> **Text segment**
BEGIN

- Origin: Los Angeles, California, U.S.
- Genres: Progressive metal; thrash metal;
- Years active: 1994–present
- Labels: Nightmare; Massacre; WWIII Music/AMC; MetalAxe; Sublevel;
- Spinoff of: Psychosis
- Members: Vince Levalois; Kragen Lum; Kirk Scherer; Pat Magrath;
- Past members: Stephen Gambina; Mike Bear; Damion Ramirez; Nic Ritter;
- Website: prototypeonline.com

= Prototype (band) =

American progressive metal band

Prototype is an American progressive metal band from Los Angeles, California. The band was formed in 1994 by vocalist/guitarist Vince Levalois and guitarist Kragen Lum, who were both members of Psychosis at the time.

Prototype has released three studio albums, one live album, two extended plays, three demos (with two others unreleased) and one compilation album, and collaborated on numerous other projects. Several of the band's songs are also featured in video games.

==History==
===Early years, Trinity and Continuum (1994–2007)===
In January 1994, Psychosis guitarists Vince Levalois and Kragen Lum shifted their focus to forming their own band, recruiting bassist Stephen Gambina and drummer Damion Ramirez, and named the band Prototype. The new band then began recording their debut release, a demo titled Seed, and released it later that year. The demo went on to receive praise and was referred to as the benchmark for modern aggressive/melodic progressive metal. The demo contained three songs: "Seed", "Shine", and "Dead of Jericho"; all three tracks later appeared on the band's first two studio albums. In 1996, Gambina and Ramirez left the band, and were replaced by bassist Mike Bear and drummer Pat Magrath. Gambina, however, remained with the band as a writer to help contribute material for their following release, and continued to do so thereafter. In 1997, the band began recording an EP, titled Cloned, and released it in 1998. The following year, bassist Kirk Scherer replaced Bear in the band, completing the line-up that has lasted nearly a decade.

END

> **Aim of the exercise**
Pick up the history of the progressive metal band Prototype from its final sentence and carry the account onward. The material that comes next is separate from the Prototype band history above.

> **Listing**
BEGIN

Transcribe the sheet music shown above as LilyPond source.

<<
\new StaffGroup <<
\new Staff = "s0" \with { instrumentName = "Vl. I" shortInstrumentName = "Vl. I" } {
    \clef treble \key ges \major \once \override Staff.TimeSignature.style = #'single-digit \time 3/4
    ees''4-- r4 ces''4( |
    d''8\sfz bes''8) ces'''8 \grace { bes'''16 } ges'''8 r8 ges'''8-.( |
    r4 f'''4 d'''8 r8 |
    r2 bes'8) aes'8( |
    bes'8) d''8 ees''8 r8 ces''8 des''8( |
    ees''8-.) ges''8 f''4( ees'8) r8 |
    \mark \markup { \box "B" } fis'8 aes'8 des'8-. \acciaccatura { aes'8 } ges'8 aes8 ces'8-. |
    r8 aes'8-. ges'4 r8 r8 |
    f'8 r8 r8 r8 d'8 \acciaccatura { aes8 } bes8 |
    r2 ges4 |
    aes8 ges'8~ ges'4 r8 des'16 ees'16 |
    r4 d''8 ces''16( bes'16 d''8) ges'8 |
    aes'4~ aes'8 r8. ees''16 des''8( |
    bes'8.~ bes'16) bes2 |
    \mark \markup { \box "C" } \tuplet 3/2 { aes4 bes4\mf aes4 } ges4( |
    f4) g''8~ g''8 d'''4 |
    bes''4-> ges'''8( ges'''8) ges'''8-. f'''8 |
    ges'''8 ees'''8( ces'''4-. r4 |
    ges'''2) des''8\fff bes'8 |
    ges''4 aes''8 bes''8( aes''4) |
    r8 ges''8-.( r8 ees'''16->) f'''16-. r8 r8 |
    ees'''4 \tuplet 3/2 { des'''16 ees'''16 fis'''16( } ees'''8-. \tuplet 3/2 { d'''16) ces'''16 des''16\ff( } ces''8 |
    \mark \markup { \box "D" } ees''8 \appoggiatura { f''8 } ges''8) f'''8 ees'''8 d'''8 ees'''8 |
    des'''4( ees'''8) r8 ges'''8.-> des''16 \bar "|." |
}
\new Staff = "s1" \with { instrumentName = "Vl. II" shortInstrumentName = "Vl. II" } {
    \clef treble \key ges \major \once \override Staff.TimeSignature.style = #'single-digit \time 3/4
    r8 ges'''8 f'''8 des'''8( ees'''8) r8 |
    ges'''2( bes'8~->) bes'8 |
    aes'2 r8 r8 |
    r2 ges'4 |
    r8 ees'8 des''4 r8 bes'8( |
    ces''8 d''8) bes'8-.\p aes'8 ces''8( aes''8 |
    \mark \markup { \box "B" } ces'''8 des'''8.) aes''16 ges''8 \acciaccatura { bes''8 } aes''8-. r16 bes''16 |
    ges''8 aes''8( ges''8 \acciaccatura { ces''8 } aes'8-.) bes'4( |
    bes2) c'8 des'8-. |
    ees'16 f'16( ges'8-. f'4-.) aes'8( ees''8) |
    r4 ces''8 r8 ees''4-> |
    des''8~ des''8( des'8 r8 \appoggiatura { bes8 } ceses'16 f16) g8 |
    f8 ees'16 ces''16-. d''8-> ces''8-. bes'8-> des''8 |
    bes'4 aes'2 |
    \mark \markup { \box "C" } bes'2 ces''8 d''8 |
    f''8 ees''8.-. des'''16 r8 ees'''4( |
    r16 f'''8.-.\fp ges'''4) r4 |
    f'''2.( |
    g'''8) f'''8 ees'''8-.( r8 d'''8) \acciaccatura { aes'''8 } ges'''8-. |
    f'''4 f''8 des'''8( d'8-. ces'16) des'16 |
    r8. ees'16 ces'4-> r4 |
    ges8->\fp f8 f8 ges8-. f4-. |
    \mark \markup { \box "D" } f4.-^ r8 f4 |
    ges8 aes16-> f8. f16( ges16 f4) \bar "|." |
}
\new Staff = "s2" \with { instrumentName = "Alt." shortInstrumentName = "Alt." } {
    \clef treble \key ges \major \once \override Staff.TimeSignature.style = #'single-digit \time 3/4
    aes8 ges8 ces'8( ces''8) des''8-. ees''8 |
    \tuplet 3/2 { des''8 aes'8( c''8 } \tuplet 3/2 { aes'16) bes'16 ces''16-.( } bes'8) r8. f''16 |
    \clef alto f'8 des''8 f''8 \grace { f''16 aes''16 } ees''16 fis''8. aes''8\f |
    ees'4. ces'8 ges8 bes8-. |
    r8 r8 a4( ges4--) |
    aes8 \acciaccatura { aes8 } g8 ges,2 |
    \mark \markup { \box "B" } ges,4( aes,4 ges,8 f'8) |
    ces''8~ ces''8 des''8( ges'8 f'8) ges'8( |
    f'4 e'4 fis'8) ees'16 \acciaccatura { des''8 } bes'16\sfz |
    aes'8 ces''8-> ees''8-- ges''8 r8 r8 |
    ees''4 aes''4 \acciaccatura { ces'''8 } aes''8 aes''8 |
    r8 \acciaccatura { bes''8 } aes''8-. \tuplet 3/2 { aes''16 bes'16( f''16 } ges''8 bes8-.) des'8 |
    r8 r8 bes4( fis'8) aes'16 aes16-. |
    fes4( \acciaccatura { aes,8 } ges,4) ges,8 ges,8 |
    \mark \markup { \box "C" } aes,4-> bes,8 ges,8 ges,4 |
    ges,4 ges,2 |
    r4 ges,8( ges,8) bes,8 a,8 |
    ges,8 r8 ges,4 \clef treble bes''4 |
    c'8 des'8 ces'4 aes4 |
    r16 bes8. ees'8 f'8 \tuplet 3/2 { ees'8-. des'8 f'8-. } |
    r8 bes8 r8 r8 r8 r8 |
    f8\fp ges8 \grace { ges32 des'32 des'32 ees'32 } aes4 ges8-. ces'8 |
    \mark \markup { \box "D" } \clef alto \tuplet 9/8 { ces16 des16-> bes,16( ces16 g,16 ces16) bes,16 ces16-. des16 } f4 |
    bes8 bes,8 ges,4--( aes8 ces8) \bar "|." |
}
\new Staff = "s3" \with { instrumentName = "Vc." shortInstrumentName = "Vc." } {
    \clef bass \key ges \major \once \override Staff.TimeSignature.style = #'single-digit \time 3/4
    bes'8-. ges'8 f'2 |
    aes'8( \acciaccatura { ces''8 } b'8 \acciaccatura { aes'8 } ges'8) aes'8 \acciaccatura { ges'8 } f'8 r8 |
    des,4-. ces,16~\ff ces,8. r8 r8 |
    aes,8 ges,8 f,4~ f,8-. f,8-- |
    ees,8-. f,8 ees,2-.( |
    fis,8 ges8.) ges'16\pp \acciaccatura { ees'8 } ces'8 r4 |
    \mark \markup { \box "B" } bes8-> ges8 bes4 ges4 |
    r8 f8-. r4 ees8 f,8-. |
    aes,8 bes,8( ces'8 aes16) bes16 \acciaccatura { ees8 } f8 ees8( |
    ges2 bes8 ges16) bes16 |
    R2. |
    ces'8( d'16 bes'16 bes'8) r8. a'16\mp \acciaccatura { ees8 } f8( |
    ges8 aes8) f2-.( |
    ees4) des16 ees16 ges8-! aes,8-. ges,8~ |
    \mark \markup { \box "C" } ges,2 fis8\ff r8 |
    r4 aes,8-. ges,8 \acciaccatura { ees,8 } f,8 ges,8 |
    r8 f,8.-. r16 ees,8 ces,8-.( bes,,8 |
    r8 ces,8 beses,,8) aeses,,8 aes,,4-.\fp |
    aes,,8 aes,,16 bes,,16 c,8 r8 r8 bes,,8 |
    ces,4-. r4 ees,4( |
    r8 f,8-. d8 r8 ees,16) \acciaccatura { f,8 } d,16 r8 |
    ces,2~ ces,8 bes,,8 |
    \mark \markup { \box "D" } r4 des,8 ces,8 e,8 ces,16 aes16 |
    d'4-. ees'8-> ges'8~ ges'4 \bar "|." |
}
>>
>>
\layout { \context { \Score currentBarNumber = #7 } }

END

> **Exercise output**
The band began working on their first studio album, Trinity, in mid-2000, and the album was released on February 12, 2002. The band later appeared on Phantom Lords: A Tribute to Metallica, covering Metallica's song "Battery". Later that year, Magrath left Prototype, and the band decided to re-enlist their former drummer Damion Ramirez. In 2004, an instrumental version of the song "Probe" was featured in MTX Mototrax. In the same year, five songs from Trinity, including "Pure", "Trinity" and "Shine", were featured in True Crime: Streets of LA. After three years of touring and playing in shows throughout the United States, the band returned to the studio early 2005 to record their second studio album, Continuum, which was released on May 23, 2006. Ramirez recorded majority of the drum tracks for the album, while Magrath returned to play on the song "Heart Machine". In 2006, the song "Synthespian" appeared in Tony Hawk's Downhill Jam, and in 2007, the song "The Way It Ends" featured as a bonus playable song in Guitar Hero III: Legends of Rock; the same song later appeared as a Rock Band Network downloadable content (DLC) song for Rock Band 3 in 2012, one year before the network's designer, Harmonix, announced that they would be discontinuing regular DLC updates for the Rock Band series. In 2007, Levalois, Lum and Scherer were endorsed by Jackson Guitars and appeared in the product catalogues; Lum's custom seven-string Soloist was featured in the catalogue's custom shop guitars. Later that year, Lum also joined thrash metal band Heathen.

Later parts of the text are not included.